* [WORK ORDER A]:
In the blog post, which band recorded "Hard Habit to Break"?

* [DOCUMENT SECTION]:
+===+
Saturday, 25 February 2012

Hard Habit to Break


It’s been a while since a set of song lyrics resonated with where I am at the moment and how I am feeling.

Wednesday teatime I had the radio on and Simon Mayo was playing songs related to the theme of lent and giving up.  I voted for KC and the Sunshine Band, which he played but he never read out my name.

Then he played Hard Habit to Break by Chicago.

I guess I thought you'd be here forever
Another illusion I chose to create
You don't know what you got until it's gone
And I found out just a little too late

I was acting as if you were lucky to have me
Doing you a favour I hardly knew you were there
But then you were gone and it all was wrong
Had no idea how much I cared

Now being without you
Takes a lot of getting used to
Should learn to live with it
But I don't want to

Being without you
Is all a big mistake
Instead of getting easier
It's the hardest thing to take
I'm addicted to you baby
You're a hard habit to break

I remember hearing this song as a teenager, I have the 45 in my record collection so I knew all the words to sing along, but never have those words of loss meant so much or cut so deep.

Life is still so hard and my loss is not always getting easier to bear.

I don’t want to be here on my own.

Andrew still is my reference point, what would he think, say or do. Detaching my own identity is painful. You can read all about my hair dilemmas over on re-ravelling.
+===+
* [INFORMATION PROVIDED]:
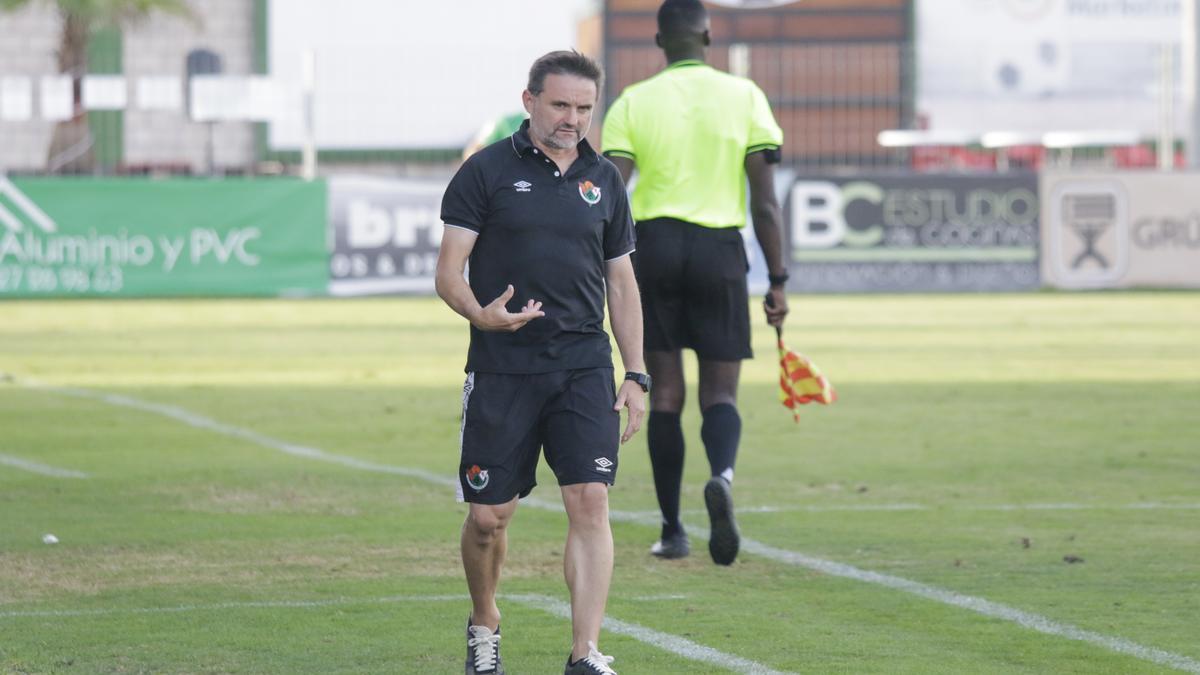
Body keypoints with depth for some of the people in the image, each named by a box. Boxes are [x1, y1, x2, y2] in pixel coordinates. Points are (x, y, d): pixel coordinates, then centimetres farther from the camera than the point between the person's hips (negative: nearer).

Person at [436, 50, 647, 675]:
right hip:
+===+
* [WORK ORDER B]:
Express the rows above as a Markdown table with two columns, No and Line. Give each non-blank line its own table row with its row number, and leave the picture out.

* [RESPONSE A]:
Chicago

* [RESPONSE B]:
| No | Line |
|---|---|
| 1 | Body keypoints with depth for some of the people in the image, each named by a box. Boxes are [x1, y1, x2, y2] in pixel coordinates. Points are (x, y, d): pixel coordinates, then centimetres farther from the camera than the point between the person's hips (negative: nearer). |
| 2 | Person at [436, 50, 647, 675]: |
| 3 | right hip: |